Physics of Machine Learning
and Complex Systems
Research
​
We presently work mainly on the following six themes:
Machine learning and inference
Machine learning and inference are both concerned with finding patterns in data. In statistical inference this is done via formal mathematical and information theoretic models. Machine learning, in contrast, uses numerical algorithms in which parameters are updated in response to sequentially presented data. We focus mainly on transparent machine learning, based on algorithms with clear (Bayesian) statistical interpretations, and interpretable parameters.
Quantum computing
Quantum machine learning is the interesting interface between machine learning and quantum physics. Quantum annealing has been successfully applied to optimisation problems. We are interested in how the quantum formalism can be used to advance machine learning. First, to exploit quantum properties such as entanglement in classical data analysis. Second, to accelerate machine learning by implementation on quantum hardware.
Medical statistics
In medical statistics one tries to infer statistical patterns from patient data with which to predict the evolution of their disease or their response to treatments (`personalized precision medicine'). In collaboration with the UMC, we focus specifically on the statistical and computational problems associated with latent heterogeneity of patients and diseases, and on developing new methods for handling very high dimensional data without overfitting.
Control theory
Control theory describes formally how a system can move from a current state to a future state at minimal cost, where cost can mean time spent, or energy spent, or any other quantity. It is used traditionally to control industrial plants, airplanes or missiles, but is also the natural framework to model intelligent behavior in animals or robots. We work specifically on stochastic control theory for high dimensional systems.

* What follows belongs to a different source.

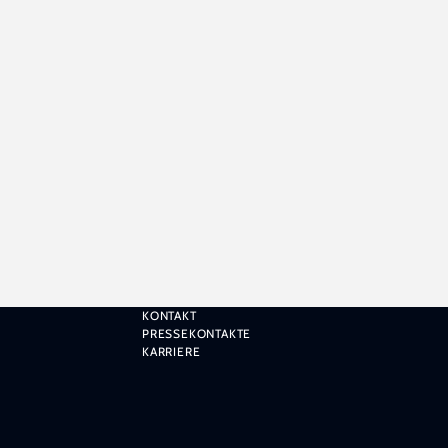
KONTAKT
PRESSEKONTAKTE
KARRIERE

Modelling of complex systems
In complex stochastic many-variable systems, many components interact with heterogeneous forces. They are found in physics (e.g. spin glasses), biology (e.g. neuronal, protein, and immune networks), economics (agent-based market models), data science (e.g. inference) etc. In our group they are studied using statistical physics techniques, such as replica theory and generating functional analysis.
Networks and graphs
Networks and graphs are powerful and popular representations of the structure of complex systems. We study mathematical properties and stochastic generation algorithms for tailored random graph ensembles. Our current emphasis is on sparse and `loopy' graphs, which are more realistic but which standard methods (cavity and replica methods, message passing algorithms), cannot handle.